Als ich mir vor ein paar Wochen mein Kindheitsquartier ansah, stellte ich fest, dass sich an der Gestaltung unseres „Hofes“ nichts zum Besseren entwickelt hat. Nach meinem Empfinden ist es sogar schlechter geworden. Eine lieblose Außenanlage (Anlage sollte hier eigentlich in Anführungsstriche gesetzt werden), die nicht zum Verweilen einlädt und keine Anregungen für Kinder bietet.

Welche Chance hätte der Abriss des Bunkers geboten, hier ein schönes und wertvolles Innenquartier zu schaffen! Ohne trennende Zäune und Garagen. Mit einladenden Sitzplätzen und einer abwechslungsreichen Bepflanzung zum Erholen und Wohlfühlen. Wie nötig wäre es, nicht nur wegen des Klimawandels ein Stück Natur zurückzuholen! Die Pappeln meiner Kindheit hinter den Garagen gibt es ja wohl schon lange nicht mehr.

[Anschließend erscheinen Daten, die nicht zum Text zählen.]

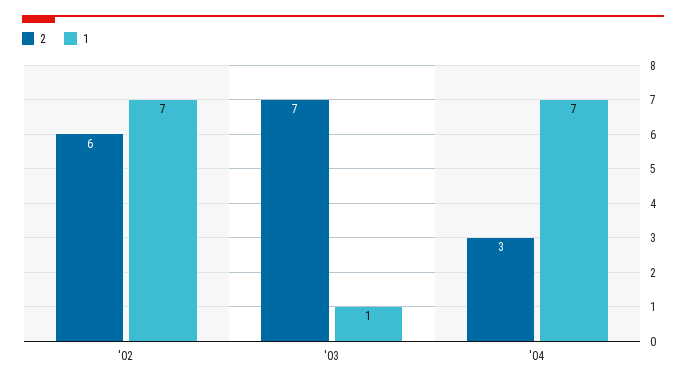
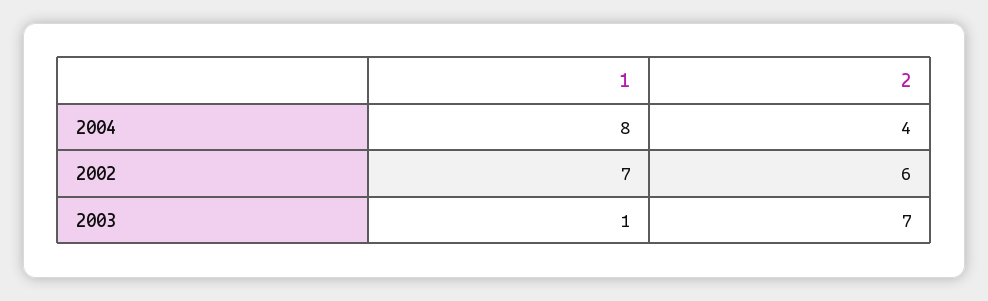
  {
    "2": {
      "'02": 6,
      "'03": 7,
-     "'04": 3
+     "'04": 4
    },
    "1": {
      "'02": 7,
      "'03": 1,
-     "'04": 7
+     "'04": 8
    }
  }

Nein, so wie es aussieht steht alles weiterhin hauptsächlich im Dienst der Autos und des Profitmachens mit immer mehr verdichtetem Wohnraum.

Es hätte sich doch gelohnt, nach dem Bunkerabriss das ganze Gelände mit (mehrstöckigen?) Tiefgaragen zu versehen und die oberirdischen Garagen komplett zu entfernen. Stattdessen soll ein recht hohes Wohngebäude hingestellt werden. Wer will da eigentlich wohnen? Wer will sich hier wohlfühlen? In einer derart lebensunfreundlichen Umgebung. Ich fürchte, dass sich im Vergleich zu meiner Kindheit weiterhin nichts für die Menschen verbessern wird. Aber ich werde es weiterhin beobachten und mich freuen, dass ich hier nicht mehr leben muss.

Diese Entwicklung ist vermutlich nicht mehr aufzuhalten, obwohl ich es allen Bewohnerinnen und Bewohnern wünsche.